BRIEF — Copy every line of the data exactly, keeping out any picture.

(Excerpts from a dataset)
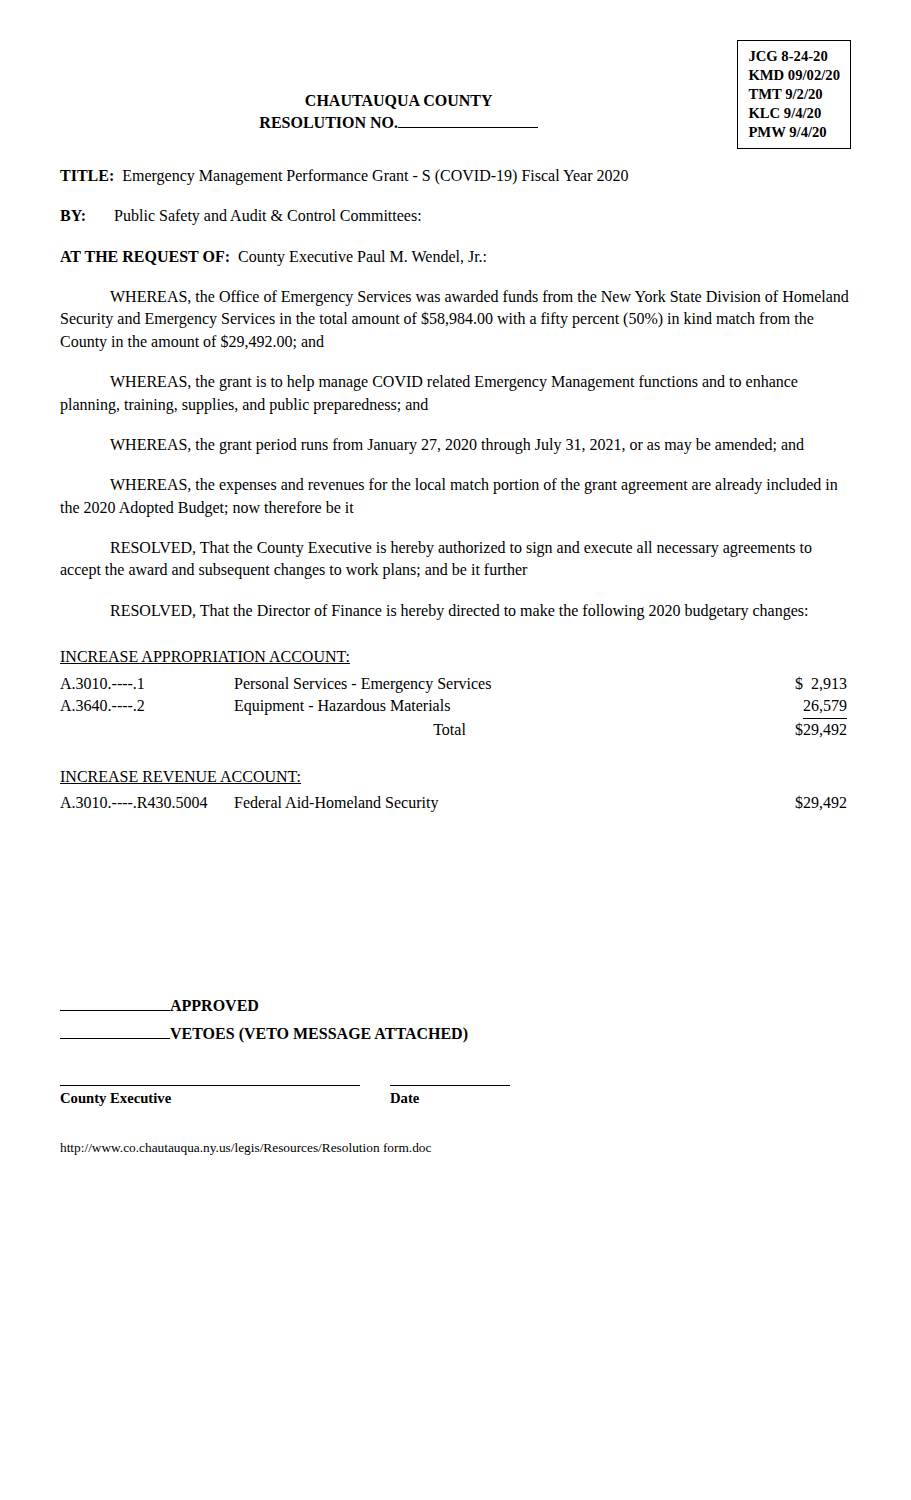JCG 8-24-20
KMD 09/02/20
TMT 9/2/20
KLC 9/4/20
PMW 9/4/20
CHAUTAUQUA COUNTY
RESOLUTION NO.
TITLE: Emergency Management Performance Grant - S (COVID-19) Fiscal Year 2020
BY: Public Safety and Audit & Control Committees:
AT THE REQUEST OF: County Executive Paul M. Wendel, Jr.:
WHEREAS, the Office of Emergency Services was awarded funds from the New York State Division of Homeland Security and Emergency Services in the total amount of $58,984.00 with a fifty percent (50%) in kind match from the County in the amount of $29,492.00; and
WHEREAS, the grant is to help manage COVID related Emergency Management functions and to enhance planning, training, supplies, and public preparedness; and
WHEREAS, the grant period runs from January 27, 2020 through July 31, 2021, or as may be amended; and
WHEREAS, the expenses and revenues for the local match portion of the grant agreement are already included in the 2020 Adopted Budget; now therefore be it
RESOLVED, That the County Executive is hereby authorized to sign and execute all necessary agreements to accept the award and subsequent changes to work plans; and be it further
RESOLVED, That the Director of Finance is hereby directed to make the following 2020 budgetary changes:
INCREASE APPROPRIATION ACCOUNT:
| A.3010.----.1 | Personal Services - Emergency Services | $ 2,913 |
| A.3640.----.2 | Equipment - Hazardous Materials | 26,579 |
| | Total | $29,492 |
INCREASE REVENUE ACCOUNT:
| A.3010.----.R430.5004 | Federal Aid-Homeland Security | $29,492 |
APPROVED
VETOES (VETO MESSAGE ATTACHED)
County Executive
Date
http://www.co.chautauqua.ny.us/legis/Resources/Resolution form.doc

SOLUTION BELOW —
JCG 8-24-20
KMD 09/02/20
TMT 9/2/20
KLC 9/4/20
PMW 9/4/20
CHAUTAUQUA COUNTY
RESOLUTION NO.
TITLE: Emergency Management Performance Grant - S (COVID-19) Fiscal Year 2020
BY: Public Safety and Audit & Control Committees:
AT THE REQUEST OF: County Executive Paul M. Wendel, Jr.:
WHEREAS, the Office of Emergency Services was awarded funds from the New York State Division of Homeland Security and Emergency Services in the total amount of $58,984.00 with a fifty percent (50%) in kind match from the County in the amount of $29,492.00; and
WHEREAS, the grant is to help manage COVID related Emergency Management functions and to enhance planning, training, supplies, and public preparedness; and
WHEREAS, the grant period runs from January 27, 2020 through July 31, 2021, or as may be amended; and
WHEREAS, the expenses and revenues for the local match portion of the grant agreement are already included in the 2020 Adopted Budget; now therefore be it
RESOLVED, That the County Executive is hereby authorized to sign and execute all necessary agreements to accept the award and subsequent changes to work plans; and be it further
RESOLVED, That the Director of Finance is hereby directed to make the following 2020 budgetary changes:
INCREASE APPROPRIATION ACCOUNT:
| A.3010.----.1 | Personal Services - Emergency Services | $ 2,913 |
| A.3640.----.2 | Equipment - Hazardous Materials | 26,579 |
| | Total | $29,492 |
INCREASE REVENUE ACCOUNT:
| A.3010.----.R430.5004 | Federal Aid-Homeland Security | $29,492 |
APPROVED
VETOES (VETO MESSAGE ATTACHED)
County Executive
Date
http://www.co.chautauqua.ny.us/legis/Resources/Resolution form.doc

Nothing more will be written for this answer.